Enhancement of coupled immersed boundary–finite volume lattice Boltzmann method (IB–FVLBM) using least–square aided “ghost–cell” techniques

In this paper, a new hybrid numerical approach is presented that couples “ghost cell” based immersed boundary (IB) method with the finite volume lattice Boltzmann method (FVLBM). In the implementation process, the grid cells are classified into three types, i.e., “fluidcell”, “solidcell” and “ghostcell”, where the “ghostcell” is the first layer of “solidcell” near the “fluidcell”. As the wall boundary condition is reflected in the “ghostcell”, the high–accuracy reconstruction of variables in it will be the key point of present approach. Then, a FVLBM scheme is used to update the distribution function in the “fluidcell”, and a least square interpolation based formulation is derived to construct the distribution functions in it. Further, the bounce–back scheme embedded in the streaming–collision lattice Boltzmann method will be employed as the wall boundary condition.
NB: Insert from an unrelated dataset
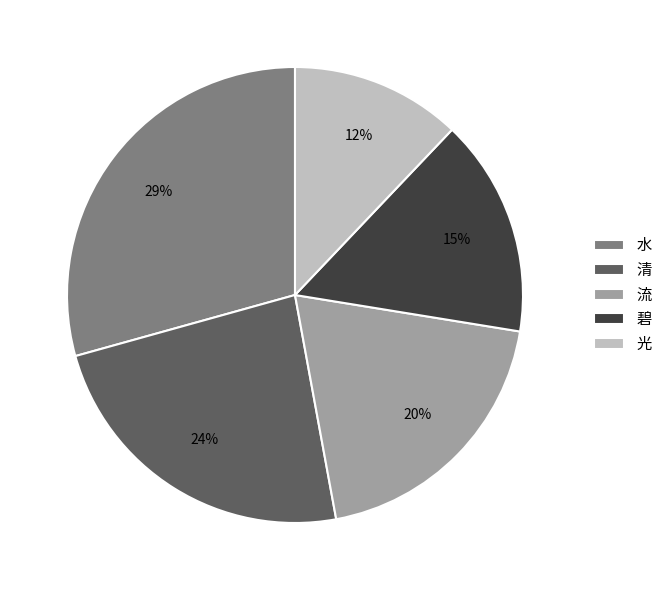

Is the sum of 清 and 碧 greater than half?

No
Besides, for the class of moving boundary problems, the construction of the distribution function in the “freshcell” is also considered. A number of typical benchmarking incompressible viscous fluid flows over both stationary and moving objects are simulated to justify the present method, using obstacles ranging from a stationary and a translating circular cylinders, a rotationally oscillating cylinder, to two more complex flows around an oscillating cylinder in the stationary fluid and in the free–stream. Besides, the temporal and spatial accuracy also are testified by the simulation of Taylor–Couette flow. The obtained accurate simulation results demonstrate the capability of the present hybrid IB–FVLBM for computer simulations of both stationary and moving boundary problems in the incompressible flow regime.